Tuesday, May 20, 2008

SCRAM: Forced Treatment

From this article, it appears more Constitutional and if I may add more constructive procedures of use are in practice. Note the false-positives in this case are discovered without the mental anguish many wearers are forced to endure, but still at least two erroneous reads on one client.

Forcing Sobriety, However Imperfectly
By HOWARD MARKEL, M.D.
Published: May 6, 2008

"Like most patients assigned to my substance abuse clinic these days, John, a stylish 22-year-old cosmetology student, did not arrive voluntarily.

After two drunken driving violations, one in which another motorist was injured, a judge ordered John to attend a weekly recovery group I conduct for young adults facing similar legal troubles. But that was hardly the biggest stick the judge had at his disposal.

"This Scram keeps me from even thinking about drinking," John immediately told me as he raised a pant leg and pointed to a boxy plastic ankle bracelet that looked neither cool nor comfortable.

Scram, for Secure Continuous Remote Alcohol Monitor, records the wearer’s alcohol intake by measuring air and perspiration emissions from the skin every hour. It detects blood alcohol levels as low as 0.02 percent, which corresponds to one drink or less an hour, and can even tell when the alcohol was consumed.

Once a day, John has to be near a modem so it can transmit data from the last 24 hours to a monitoring agency and his probation officer.

Last year, American courts ordered Scram devices on thousands of defendants released on bond and awaiting trial for alcohol-related offenses, those sentenced to probation, and under-age drinkers. They pay a monitoring agency an average of $12 a day for the device, as well as installation and service fees.

Criminal justice professionals report high compliance rates, at least while these people remain in the court system. Last summer, the actress Lindsay Lohan wore one.
Yet the device is not perfect.

For one thing, it can lead to unexpected and embarrassing situations. When John was chosen by a favorite instructor to work on a fashion show at the airport, he worried how to inform her before his device was discovered by airport security. I urged him to be honest, and fortunately the teacher proved entirely supportive. She suggested letting the others in their group pass through security first and, a little later, explaining the situation to the inspectors. "It worked like a charm," John told me the next week.

Defense lawyers say that despite widespread use, independent, peer-reviewed scientific data is lacking on the device’s reliability and the technology it uses to measure alcohol levels.
False positive readings are also a risk. Among other things, baked goods like raisin bread and sourdough English muffins can cause the body to produce its own alcohol. And like any computer-based device, the Scram can malfunction.

On the Web, bloggers recommend "scamming the Scram" by placing lunch meat, tape or paper between the ankle and the sensor or plunging the leg into an ice-cold bath to prevent perspiration.

Alcohol Monitoring Systems Inc., which manufactures the device, says such ploys do not work because they block the sensors, setting off a tamper alarm that is transmitted online to the monitoring agency and then to the court system.

John can testify that the notification is swift. One afternoon, he received a call from his probation officer about a tamper alarm recorded from 5 to 6 o’clock that morning. John convinced the officer that he was neither drinking nor scamming and provided evidence of reporting to work sober at 8 a.m.

Because his device had never registered alcohol consumption in all the time he had worn it, the officer gave him a second chance. The next morning, the same thing happened.
A stressful conference followed. "I’ve got to admit," John recalled, "it was looking pretty bad." Fortunately, the probation officer was in an experimental mood.

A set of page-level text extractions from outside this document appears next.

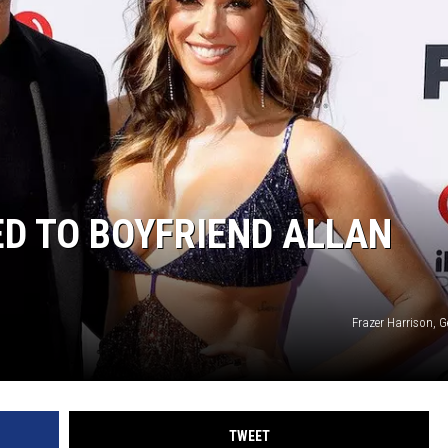
D TO BOYFRIEND ALLAN
Frazer Harrison, 
TWEET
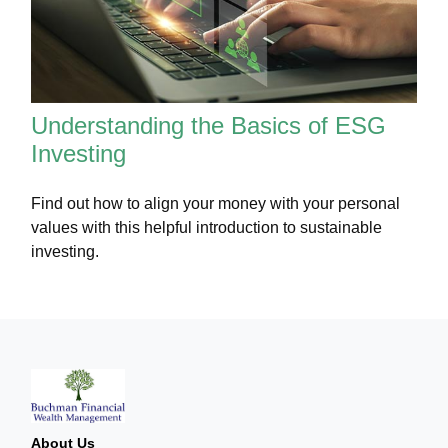
Understanding the Basics of ESG
Investing
Find out how to align your money with your personal
values with this helpful introduction to sustainable
investing.
About Us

The culprit was a five-month buildup of sweat and dirt on the sensors. There have been no false alarms since the device was thoroughly cleaned.

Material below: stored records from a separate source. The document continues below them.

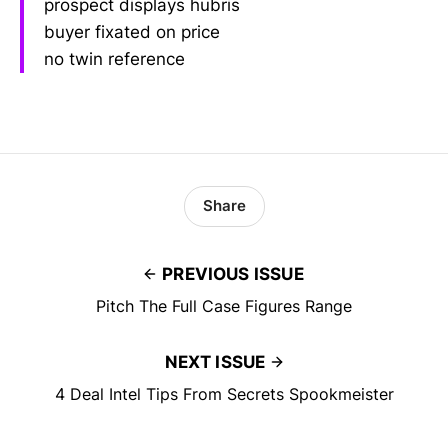
prospect displays hubris
buyer fixated on price
no twin reference
Share
PREVIOUS ISSUE
Pitch The Full Case Figures Range
NEXT ISSUE
4 Deal Intel Tips From Secrets Spookmeister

John is beginning to understand the severity of his alcohol addiction and how it threatens his life and well-being. Over the past five months, I believe, he has remained sober and made significant progress.

But I have also treated enough substance abusers to be suitably impressed by the consuming grip of the disease. Active alcoholics do not often tell me the truth about their abuse. They lie, in essence, to protect the continued use of their most cherished commodity.

One could argue that Scram and the threat of jail bought those five months of sobriety and treatment for John.

As a physician, I remain uncomfortable aiding and abetting coercive methods like Scram.
But this concern is overshadowed by a far greater one surrounding his long-term health. Soon John will "graduate" from his court-supervised treatment. His real test of recovery begins the day his Scram device is removed from his ankle."

Howard Markel is a professor of pediatrics, psychiatry and the history of medicine at the University of Michigan.

REFERENCE:
http://www.nytimes.com/2008/05/06/health/views/06essa.html?_r=1&ref=health&oref=slogin



"The more I looked into it, the more foolish I felt for accepting it blindly."